The fish tank holds the water the fish live in and must be sized appropriately for the species and number of fish in the tank. As a rule of thumb, allow 1 cu ft of water (7.5 gallons) for 2 tilapia weighing one pound each. The tank must be sturdy enough to hold the water and have walls high enough (or a top) that will prevent the fish from jumping out (they will try). The tank should be shaded to keep the temperature of water low and reduce algae.
Fish waste in the tank breaks down into ammonia. High levels of ammonia will kill your fish. Luckily, the air is full of nitrosomas and nitrobacter bacteria that love to consume ammonia and generate nitrates which are a plant fertilizer. Once there are fish in the tank and ammonia is present in the water, bacteria will accumulate and begin breaking down the ammonia. The process takes several weeks but can be accelerated with direct addition of bacteria (purchased).

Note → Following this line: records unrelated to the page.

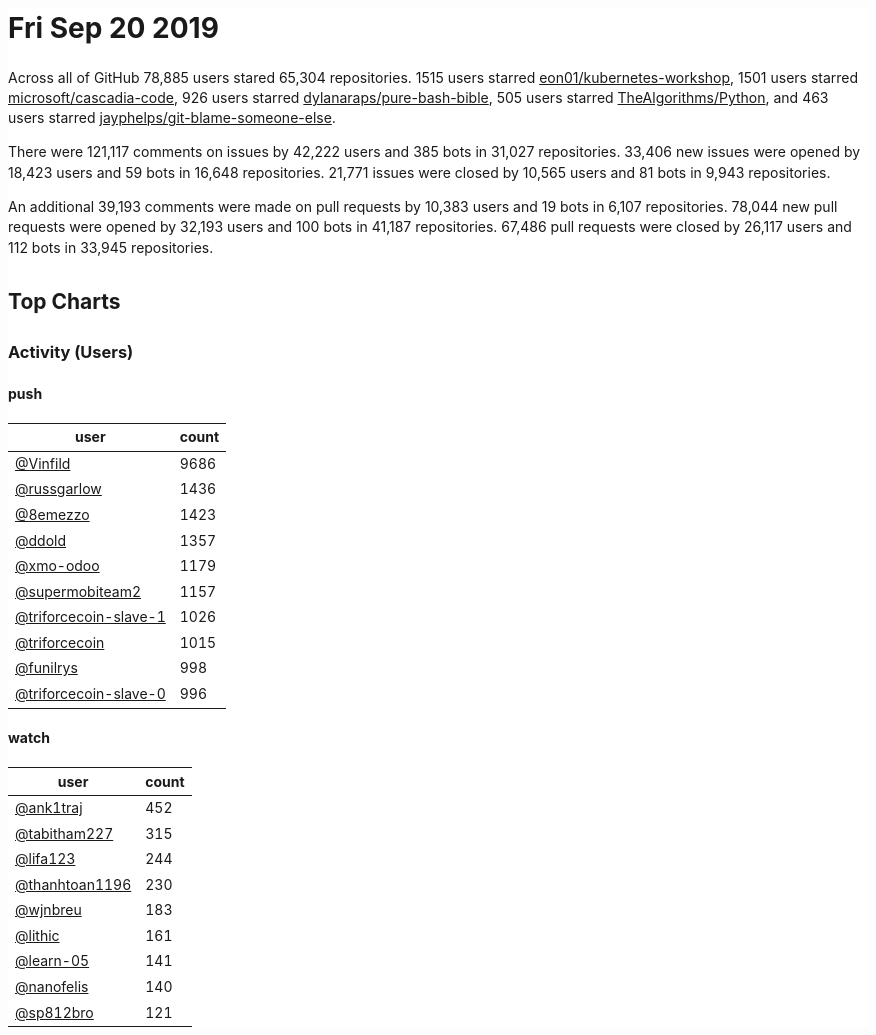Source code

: # Fri Sep 20 2019

Across all of GitHub 78,885 users stared 
65,304 repositories. 
1515 users starred [eon01/kubernetes-workshop](https://github.com/eon01/kubernetes-workshop), 1501 users starred [microsoft/cascadia-code](https://github.com/microsoft/cascadia-code), 926 users starred [dylanaraps/pure-bash-bible](https://github.com/dylanaraps/pure-bash-bible), 505 users starred [TheAlgorithms/Python](https://github.com/TheAlgorithms/Python), and 
463 users starred [jayphelps/git-blame-someone-else](https://github.com/jayphelps/git-blame-someone-else).

There were 121,117 comments on issues by 42,222 users and 385 bots in 31,027 repositories.
33,406 new issues were opened by 18,423 users and 59 bots in 16,648 repositories.
21,771 issues were closed by 10,565 users and 81 bots in 9,943 repositories.

An additional 39,193 comments were made on pull requests by 10,383 users and 19 bots in 6,107 repositories.
78,044 new pull requests were opened by 32,193 users and 100 bots in 41,187 repositories.
67,486 pull requests were closed by 26,117 users and 112 bots in 33,945 repositories.

## Top Charts

### Activity (Users)
#### push
| user | count |
| ---- | ----- |
| [@Vinfild](https://github.com/Vinfild) | 9686 |
| [@russgarlow](https://github.com/russgarlow) | 1436 |
| [@8emezzo](https://github.com/8emezzo) | 1423 |
| [@ddold](https://github.com/ddold) | 1357 |
| [@xmo-odoo](https://github.com/xmo-odoo) | 1179 |
| [@supermobiteam2](https://github.com/supermobiteam2) | 1157 |
| [@triforcecoin-slave-1](https://github.com/triforcecoin-slave-1) | 1026 |
| [@triforcecoin](https://github.com/triforcecoin) | 1015 |
| [@funilrys](https://github.com/funilrys) | 998 |
| [@triforcecoin-slave-0](https://github.com/triforcecoin-slave-0) | 996 |

#### watch
| user | count |
| ---- | ----- |
| [@ank1traj](https://github.com/ank1traj) | 452 |
| [@tabitham227](https://github.com/tabitham227) | 315 |
| [@lifa123](https://github.com/lifa123) | 244 |
| [@thanhtoan1196](https://github.com/thanhtoan1196) | 230 |
| [@wjnbreu](https://github.com/wjnbreu) | 183 |
| [@lithic](https://github.com/lithic) | 161 |
| [@learn-05](https://github.com/learn-05) | 141 |
| [@nanofelis](https://github.com/nanofelis) | 140 |
| [@sp812bro](https://github.com/sp812bro) | 121 |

The grow beds support the plants that will live on the nitrates produced by the bacteria from the fish waste. The nitrated water will now be called the nutrient solution and that solution has to be provided to the plants. A pump, located in the bottom of the fish tank, pumps the solution into the grow bed (or beds) and drains back into the fish tank. The action of the plants absorbing the nitrates cleans the water the fish live in.
There are many types of grow beds. The three most popular types are:
- Floating raft
- Nutrient film
The floating raft grow bed is a container in which a material like styrofoam floats on the top of the nutrient solution. The plants are set in plastic net pots (or equivalent) that fit into holes cut in the raft material. The net pots keep the plants from falling through the foam and allow the roots to have access to the nutrient solution. The nutrient solution is pumped continuously into the grow bed. A stand pipe cut to a precise height limits the height of the solution in the tank. The solution will overflow the standpipe and be returned to the fish tank.
An ebb and flow system is a tank with some sort of aggregate material (gravel, clay spheres, etc) which supports the plant and allows nutrient solution to reach the roots. In an ebb/flow system, the nutrient is pumped into the grow bed, stays there a short time, and drains out. Draining the solution allows air to reach the roots. Generally, something like an auto-siphon is used to drain the tank once it fills to a certain level. Click on the video below to see how an auto-siphon works.
The link below leads to a document which shows how to make an auto-siphon for an ebb/flow system.
In a nutrient film grow bed, the nutrient solution continuously flows as a trickle though the bed. My lettuce garden (on the About Me page) consists of seven PVC pipes with 1 1/2″ holes drilled every 8 inches. The lettuce seeds are sprouted in spun rock wool cubes which are placed in the grow bed when the little lettuce plants are hardy enough (judgement call). A pump continuously pumps nutrient solution into the raised end of each tube. That trickle of nutrient keeps the roots moist but doesn’t require gallons of nutrient as do the other methods. The nutrient runs downhill into the manifold and back into the tank. The drawback with this method is that the roots can get hot (especially here in Tucson) if you don’t provide some shade. the advantage is that you can grow hundreds of plants with just a few gallons of nutrient solution and the bed is cheap to make.